▸ TEXTO
▼

Elogio ao pão

Enredos cerealíferos

Há quem diga que o mágico Gedi do Antigo Egipto, um homem aí dos seus cento e dez anos, comia quinhentos pedaços de pão e meio boi por dia, que acompanhava com cem jarros de cerveja; por estas razões gozava de boa saúde, não tossia e não sofria de insónias (…) pelos vistos, o trigo prestava-lhe o pão, a cevada oferecia-lhe a cerveja e o que quedava dos dois acudia ao engrossar do boi.

▲

▸ Registos de dados recolhidos
▼

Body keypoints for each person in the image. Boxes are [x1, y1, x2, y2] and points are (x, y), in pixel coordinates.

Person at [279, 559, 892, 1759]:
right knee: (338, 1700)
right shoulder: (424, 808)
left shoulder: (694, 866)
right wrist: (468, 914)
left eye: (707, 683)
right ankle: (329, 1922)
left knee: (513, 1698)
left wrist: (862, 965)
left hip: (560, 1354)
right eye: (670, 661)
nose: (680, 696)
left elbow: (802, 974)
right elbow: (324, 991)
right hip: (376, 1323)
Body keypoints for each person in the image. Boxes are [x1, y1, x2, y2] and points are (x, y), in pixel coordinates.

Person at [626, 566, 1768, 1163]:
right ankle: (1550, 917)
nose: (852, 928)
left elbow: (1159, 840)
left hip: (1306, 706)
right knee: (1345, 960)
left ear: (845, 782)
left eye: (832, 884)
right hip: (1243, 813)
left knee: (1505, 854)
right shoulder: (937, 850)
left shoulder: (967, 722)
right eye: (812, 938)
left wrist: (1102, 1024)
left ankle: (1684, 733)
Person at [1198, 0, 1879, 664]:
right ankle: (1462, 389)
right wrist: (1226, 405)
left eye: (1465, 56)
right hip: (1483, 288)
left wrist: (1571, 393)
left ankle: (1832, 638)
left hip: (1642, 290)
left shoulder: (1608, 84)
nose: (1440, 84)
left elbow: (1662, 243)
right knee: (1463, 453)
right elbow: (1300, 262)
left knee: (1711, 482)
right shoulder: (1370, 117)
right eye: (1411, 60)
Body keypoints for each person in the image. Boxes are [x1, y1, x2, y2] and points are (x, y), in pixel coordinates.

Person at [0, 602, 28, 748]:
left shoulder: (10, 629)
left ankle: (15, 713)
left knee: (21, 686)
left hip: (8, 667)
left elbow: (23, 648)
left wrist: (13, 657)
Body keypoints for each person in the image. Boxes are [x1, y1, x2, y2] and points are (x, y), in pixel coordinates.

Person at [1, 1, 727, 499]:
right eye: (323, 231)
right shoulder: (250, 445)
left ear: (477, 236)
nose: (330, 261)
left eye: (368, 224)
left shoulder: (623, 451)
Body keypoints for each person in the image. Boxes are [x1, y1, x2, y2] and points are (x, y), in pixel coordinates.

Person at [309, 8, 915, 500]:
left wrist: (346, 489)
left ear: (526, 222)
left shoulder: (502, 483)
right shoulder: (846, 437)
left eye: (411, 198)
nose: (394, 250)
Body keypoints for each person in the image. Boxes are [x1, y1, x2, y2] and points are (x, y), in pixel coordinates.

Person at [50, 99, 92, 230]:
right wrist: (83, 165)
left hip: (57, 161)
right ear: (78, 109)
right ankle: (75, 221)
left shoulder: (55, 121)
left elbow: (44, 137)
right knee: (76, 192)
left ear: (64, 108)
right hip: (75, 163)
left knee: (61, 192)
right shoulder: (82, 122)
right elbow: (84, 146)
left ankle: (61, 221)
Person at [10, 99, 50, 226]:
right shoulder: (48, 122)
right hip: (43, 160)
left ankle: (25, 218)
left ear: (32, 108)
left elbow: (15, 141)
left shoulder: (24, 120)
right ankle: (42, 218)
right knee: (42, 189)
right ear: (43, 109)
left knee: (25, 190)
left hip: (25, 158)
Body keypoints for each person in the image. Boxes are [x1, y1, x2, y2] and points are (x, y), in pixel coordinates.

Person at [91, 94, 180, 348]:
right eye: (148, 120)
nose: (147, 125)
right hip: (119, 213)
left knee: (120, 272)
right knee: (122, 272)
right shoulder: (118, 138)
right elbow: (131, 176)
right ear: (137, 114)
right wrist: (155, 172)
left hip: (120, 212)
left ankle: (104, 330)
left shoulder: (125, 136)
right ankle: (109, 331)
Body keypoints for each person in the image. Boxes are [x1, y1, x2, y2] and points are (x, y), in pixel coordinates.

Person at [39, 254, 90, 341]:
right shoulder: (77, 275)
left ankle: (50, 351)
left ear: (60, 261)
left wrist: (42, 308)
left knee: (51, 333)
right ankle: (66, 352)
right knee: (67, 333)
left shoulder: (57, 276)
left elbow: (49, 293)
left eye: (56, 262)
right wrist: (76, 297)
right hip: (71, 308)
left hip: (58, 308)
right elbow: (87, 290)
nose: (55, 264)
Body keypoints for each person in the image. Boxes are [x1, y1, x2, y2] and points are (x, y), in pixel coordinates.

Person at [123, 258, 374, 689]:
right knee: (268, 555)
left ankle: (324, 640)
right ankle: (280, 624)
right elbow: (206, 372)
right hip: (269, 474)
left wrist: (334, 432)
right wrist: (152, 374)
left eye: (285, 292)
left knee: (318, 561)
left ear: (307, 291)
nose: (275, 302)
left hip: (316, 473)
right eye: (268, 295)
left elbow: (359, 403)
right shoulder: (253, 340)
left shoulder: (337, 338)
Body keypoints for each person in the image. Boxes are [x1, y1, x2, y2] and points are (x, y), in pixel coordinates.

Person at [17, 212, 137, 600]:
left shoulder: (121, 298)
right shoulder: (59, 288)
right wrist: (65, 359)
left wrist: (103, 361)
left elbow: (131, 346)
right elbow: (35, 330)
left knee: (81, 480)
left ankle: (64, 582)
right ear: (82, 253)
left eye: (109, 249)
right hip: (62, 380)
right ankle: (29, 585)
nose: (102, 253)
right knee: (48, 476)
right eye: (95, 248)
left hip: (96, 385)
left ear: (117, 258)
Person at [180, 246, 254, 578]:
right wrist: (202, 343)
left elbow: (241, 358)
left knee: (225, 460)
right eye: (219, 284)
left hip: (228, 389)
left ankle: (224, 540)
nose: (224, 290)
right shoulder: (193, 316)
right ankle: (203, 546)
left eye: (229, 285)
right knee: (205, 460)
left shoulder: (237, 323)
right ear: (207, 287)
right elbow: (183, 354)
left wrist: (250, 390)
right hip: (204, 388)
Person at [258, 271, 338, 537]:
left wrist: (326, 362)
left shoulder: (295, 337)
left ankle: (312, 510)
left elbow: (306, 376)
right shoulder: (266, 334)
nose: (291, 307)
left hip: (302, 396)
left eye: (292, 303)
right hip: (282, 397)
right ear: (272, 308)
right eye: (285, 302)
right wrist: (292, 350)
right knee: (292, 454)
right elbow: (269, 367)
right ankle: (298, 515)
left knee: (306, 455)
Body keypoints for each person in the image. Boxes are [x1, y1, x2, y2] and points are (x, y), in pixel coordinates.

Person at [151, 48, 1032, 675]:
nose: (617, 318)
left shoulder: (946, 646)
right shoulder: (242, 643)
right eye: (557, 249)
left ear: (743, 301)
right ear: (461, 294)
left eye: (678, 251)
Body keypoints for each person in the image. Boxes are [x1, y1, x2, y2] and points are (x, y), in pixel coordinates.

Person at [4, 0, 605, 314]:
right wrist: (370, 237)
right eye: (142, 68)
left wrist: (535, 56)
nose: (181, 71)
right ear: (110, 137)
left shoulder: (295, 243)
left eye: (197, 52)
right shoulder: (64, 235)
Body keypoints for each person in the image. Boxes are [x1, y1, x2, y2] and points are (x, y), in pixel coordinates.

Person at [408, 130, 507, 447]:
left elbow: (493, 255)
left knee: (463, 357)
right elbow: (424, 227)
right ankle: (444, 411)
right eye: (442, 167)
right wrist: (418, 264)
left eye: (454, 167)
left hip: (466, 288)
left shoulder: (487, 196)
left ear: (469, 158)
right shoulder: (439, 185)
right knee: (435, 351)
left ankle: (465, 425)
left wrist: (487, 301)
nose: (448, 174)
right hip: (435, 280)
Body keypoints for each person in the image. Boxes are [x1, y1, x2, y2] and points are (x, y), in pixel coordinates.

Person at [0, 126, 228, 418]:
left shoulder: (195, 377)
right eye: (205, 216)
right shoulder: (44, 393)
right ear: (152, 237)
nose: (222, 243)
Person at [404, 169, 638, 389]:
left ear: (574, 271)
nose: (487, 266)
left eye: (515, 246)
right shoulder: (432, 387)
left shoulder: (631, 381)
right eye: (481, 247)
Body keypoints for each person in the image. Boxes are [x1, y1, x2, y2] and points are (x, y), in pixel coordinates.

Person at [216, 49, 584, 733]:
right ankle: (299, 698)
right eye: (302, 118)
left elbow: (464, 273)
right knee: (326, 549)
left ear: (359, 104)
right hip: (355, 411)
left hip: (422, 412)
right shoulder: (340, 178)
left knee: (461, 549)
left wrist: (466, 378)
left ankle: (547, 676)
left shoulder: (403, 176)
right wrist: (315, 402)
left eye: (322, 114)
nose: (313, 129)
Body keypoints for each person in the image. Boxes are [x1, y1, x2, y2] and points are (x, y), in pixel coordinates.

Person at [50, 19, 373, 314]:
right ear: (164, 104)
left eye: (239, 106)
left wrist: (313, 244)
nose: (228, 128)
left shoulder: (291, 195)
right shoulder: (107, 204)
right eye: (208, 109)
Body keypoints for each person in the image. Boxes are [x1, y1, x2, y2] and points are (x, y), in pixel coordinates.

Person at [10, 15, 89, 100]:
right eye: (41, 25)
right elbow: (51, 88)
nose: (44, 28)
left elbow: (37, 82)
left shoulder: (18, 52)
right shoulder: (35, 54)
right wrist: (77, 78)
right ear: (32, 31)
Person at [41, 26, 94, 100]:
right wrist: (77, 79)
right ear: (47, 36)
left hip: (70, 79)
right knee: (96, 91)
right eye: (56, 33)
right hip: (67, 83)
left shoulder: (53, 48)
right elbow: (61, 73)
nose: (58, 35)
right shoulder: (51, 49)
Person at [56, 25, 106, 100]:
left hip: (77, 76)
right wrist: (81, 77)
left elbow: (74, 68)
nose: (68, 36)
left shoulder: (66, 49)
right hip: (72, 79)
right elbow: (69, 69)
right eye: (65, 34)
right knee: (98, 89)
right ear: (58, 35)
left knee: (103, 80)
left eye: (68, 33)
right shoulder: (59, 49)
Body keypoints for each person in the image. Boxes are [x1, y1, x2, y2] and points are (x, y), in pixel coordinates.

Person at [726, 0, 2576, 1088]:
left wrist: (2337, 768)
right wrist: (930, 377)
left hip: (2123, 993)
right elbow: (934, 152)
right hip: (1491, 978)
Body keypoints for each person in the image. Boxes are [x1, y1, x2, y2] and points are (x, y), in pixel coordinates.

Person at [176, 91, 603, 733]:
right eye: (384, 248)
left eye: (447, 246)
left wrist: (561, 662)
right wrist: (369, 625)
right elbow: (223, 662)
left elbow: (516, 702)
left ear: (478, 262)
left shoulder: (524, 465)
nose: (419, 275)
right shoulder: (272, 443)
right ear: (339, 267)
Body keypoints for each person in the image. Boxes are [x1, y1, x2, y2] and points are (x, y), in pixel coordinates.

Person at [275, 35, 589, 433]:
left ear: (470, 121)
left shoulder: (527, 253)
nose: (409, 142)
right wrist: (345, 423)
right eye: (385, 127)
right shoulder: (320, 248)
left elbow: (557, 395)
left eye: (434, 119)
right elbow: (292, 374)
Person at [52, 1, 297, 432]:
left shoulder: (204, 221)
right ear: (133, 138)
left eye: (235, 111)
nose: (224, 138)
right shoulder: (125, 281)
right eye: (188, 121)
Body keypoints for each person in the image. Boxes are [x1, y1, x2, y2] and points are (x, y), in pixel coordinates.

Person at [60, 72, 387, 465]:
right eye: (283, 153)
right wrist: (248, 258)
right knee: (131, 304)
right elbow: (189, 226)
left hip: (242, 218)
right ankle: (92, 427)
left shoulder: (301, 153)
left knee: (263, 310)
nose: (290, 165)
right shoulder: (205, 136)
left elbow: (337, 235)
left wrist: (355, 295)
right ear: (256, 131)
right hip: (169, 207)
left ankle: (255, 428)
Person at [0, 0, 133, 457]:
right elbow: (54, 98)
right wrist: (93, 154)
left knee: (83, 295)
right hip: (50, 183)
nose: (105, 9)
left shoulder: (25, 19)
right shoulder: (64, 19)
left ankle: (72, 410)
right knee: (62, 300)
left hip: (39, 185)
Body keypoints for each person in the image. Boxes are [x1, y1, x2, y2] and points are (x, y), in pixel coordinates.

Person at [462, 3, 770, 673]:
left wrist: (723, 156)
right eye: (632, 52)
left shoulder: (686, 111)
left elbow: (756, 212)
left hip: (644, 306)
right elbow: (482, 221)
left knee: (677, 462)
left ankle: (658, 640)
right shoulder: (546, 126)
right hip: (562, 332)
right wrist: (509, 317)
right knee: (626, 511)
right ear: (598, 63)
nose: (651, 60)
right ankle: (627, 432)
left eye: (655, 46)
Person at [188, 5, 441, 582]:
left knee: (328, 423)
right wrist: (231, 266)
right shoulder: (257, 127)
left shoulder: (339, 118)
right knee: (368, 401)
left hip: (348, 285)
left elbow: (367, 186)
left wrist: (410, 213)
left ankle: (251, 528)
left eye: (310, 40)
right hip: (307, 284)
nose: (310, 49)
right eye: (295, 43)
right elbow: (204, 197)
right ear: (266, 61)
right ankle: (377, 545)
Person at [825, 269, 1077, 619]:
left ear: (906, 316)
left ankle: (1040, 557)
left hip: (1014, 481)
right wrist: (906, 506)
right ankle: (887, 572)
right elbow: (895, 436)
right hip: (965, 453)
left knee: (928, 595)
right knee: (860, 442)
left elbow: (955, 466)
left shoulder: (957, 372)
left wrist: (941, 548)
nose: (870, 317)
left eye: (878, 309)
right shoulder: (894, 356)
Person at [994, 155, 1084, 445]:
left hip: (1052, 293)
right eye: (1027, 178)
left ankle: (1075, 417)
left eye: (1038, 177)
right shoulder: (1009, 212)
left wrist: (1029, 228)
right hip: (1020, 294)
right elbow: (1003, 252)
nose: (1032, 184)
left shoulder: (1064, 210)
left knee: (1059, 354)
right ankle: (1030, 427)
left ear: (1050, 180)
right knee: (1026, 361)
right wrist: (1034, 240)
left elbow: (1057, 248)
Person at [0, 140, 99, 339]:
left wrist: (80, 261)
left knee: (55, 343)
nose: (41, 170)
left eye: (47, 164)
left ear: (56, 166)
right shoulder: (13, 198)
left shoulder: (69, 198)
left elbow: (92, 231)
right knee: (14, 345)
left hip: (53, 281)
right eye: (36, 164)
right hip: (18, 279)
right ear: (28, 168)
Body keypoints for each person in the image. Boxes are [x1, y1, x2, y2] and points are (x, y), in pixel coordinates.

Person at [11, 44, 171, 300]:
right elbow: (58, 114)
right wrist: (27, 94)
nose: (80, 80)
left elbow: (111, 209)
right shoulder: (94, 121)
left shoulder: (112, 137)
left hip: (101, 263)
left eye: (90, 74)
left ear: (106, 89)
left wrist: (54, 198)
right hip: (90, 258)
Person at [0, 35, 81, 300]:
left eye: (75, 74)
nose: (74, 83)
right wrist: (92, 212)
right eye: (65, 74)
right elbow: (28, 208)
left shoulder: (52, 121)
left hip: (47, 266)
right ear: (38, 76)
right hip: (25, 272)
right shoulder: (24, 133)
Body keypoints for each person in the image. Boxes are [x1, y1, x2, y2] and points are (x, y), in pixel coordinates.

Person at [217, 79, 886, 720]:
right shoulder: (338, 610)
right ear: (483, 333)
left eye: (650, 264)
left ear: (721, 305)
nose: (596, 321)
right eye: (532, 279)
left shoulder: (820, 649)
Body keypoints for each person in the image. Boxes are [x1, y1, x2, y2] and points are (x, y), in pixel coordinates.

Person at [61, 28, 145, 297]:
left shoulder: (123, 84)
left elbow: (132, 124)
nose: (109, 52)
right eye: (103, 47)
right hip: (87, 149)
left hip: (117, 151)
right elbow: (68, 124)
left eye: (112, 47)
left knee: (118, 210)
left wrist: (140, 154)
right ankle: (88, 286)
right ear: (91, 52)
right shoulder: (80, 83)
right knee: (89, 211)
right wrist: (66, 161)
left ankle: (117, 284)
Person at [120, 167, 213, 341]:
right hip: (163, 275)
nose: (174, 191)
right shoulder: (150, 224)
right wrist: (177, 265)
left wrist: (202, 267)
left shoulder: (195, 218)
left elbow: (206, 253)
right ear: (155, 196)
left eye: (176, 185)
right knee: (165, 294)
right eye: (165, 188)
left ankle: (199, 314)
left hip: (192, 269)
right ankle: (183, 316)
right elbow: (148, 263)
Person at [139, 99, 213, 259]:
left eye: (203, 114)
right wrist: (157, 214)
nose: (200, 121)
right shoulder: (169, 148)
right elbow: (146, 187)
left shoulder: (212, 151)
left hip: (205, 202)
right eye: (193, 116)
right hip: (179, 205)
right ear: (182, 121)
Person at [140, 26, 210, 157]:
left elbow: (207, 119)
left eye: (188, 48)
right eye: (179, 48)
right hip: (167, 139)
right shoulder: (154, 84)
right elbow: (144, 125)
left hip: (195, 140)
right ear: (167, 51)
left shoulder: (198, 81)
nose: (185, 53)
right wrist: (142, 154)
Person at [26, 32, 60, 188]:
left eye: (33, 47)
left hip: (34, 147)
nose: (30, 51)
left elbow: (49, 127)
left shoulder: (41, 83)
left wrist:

▲

▸ TAREFAS A REALIZAR
**A.** Segundo o texto, que idade teria o mágico Gedi?
**B.** Enumere tudo o que, segundo o texto, Gedi consumia por dia, com as respetivas quantidades.
**C.** Copie do texto o trecho entre "Enredos cerealíferos" e "engrossar do boi.", inclusive.

▸ SOLUÇÕES DOS EXERCÍCIOS
**A.** Cerca de cento e dez anos.

**B.** Quinhentos pedaços de pão, meio boi e cem jarros de cerveja.

**C.**
Enredos cerealíferos

Há quem diga que o mágico Gedi do Antigo Egipto, um homem aí dos seus cento e dez anos, comia quinhentos pedaços de pão e meio boi por dia, que acompanhava com cem jarros de cerveja; por estas razões gozava de boa saúde, não tossia e não sofria de insónias (…) pelos vistos, o trigo prestava-lhe o pão, a cevada oferecia-lhe a cerveja e o que quedava dos dois acudia ao engrossar do boi.